Во всяком случае, очевидно, что во время эпидемии чумы была утрачена большая часть той веры в непогрешимость, которая для любого диктатора является неотъемлемым элементом его психологической власти. Наблюдается несомненное отрезвление: сильнее и во все более широких кругах распространяется сопротивление. Но, к счастью для Кальвина, сопротивление лишь распространяется, а не концентрируется.

Временное преимущество любой диктатуры, позволяющее ей существовать, даже если она находится в меньшинстве, определяется тем, что ее военная мощь выступает организованно, сплоченно, тогда как противник, наступающий с разных сторон и действующий по самым разным, отличающимся друг от друга мотивам, никогда не соберется в действенную ударную силу, а если и соберется, то произойдет это гораздо позже.

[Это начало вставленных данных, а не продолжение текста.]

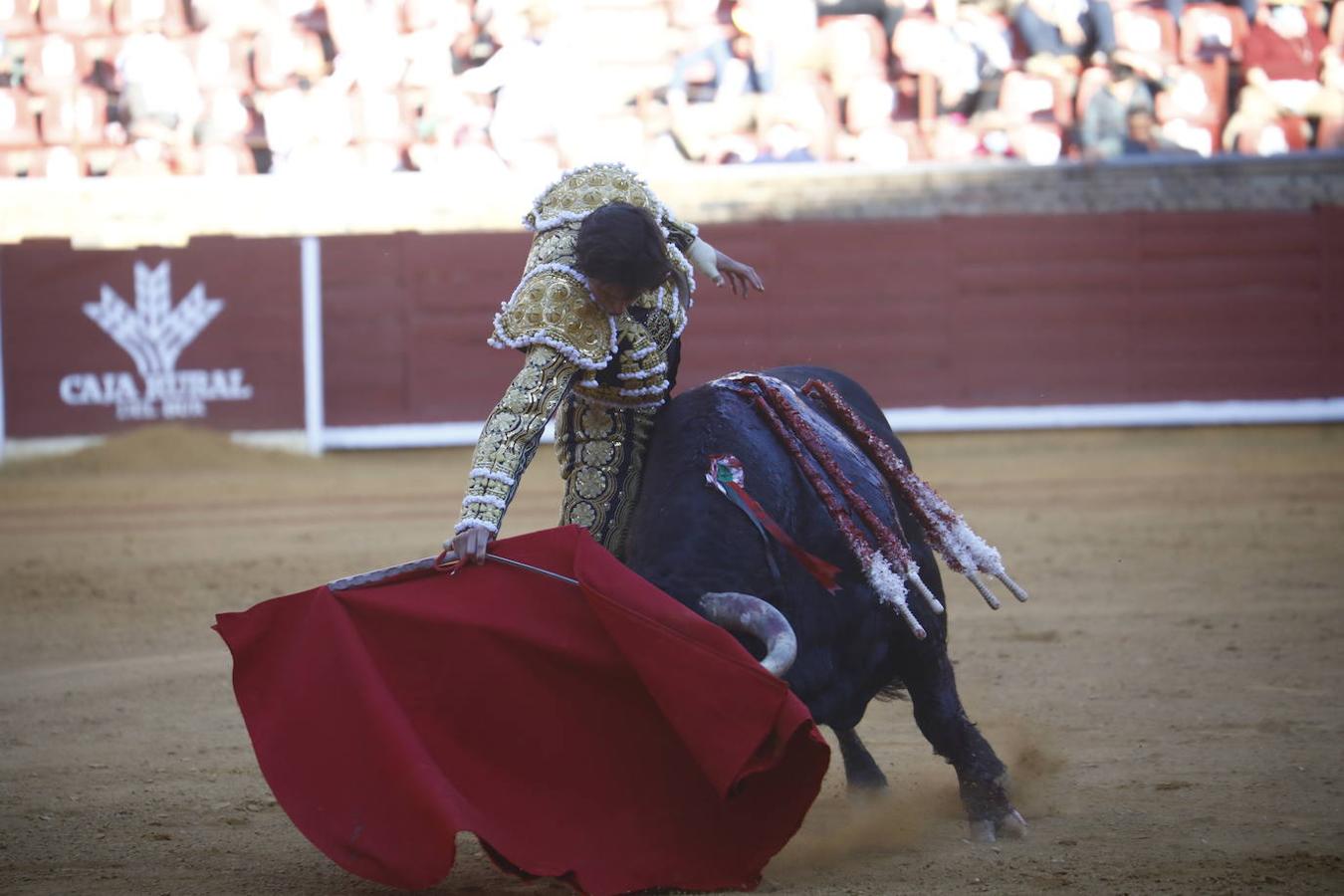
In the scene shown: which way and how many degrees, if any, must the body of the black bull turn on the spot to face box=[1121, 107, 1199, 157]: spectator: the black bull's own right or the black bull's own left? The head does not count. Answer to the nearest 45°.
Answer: approximately 135° to the black bull's own right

То, что многие или очень многие из народа внутренне противятся диктатуре, не дает эффекта до тех пор, пока они не начнут действовать в каком-то однородном плане, в некоей единой замкнутой структуре. Поэтому-то между первым потрясением авторитета диктатора и его свержением часто лежит долгий и затяжной путь.

Кальвин, его консистория, его проповедники и его приверженцы из эмигрантов представляют собой монолит воли, сплоченную, целеустремленную силу. Напротив, к противникам его примыкают люди из самых разных сфер и сословий и, следовательно, друг с другом внутренне не связанные. Тут и бывшие католики, еще тайно привязанные к своей старой вере, и пьяницы, у которых закрыли кабак, и женщины, которым запрещено наряжаться, старые женевские патриции, озлобленные тем, что люди, едва появившись в городе и не имея ни кола ни двора, — эмигранты — тотчас же заняли все должности; вся эта многочисленная оппозиция включает в себя и представителей аристократических слоев, и людей из самых низов города; но до тех пор, пока недовольство не связывается некой общей идеей, оно остается бессильным ропотом, скрытой, потенциальной стихией, а не действенной силой. Но толпе никогда не одолеть армии, никогда неорганизованному недовольству не противостоять организованному террору. Вот поэтому Кальвину в первые годы было нетрудно обуздать эти расчлененные группы, поскольку они никогда не выступали против него как единое целое: ударом в спину он мог покончить сначала с одними, потом с другими.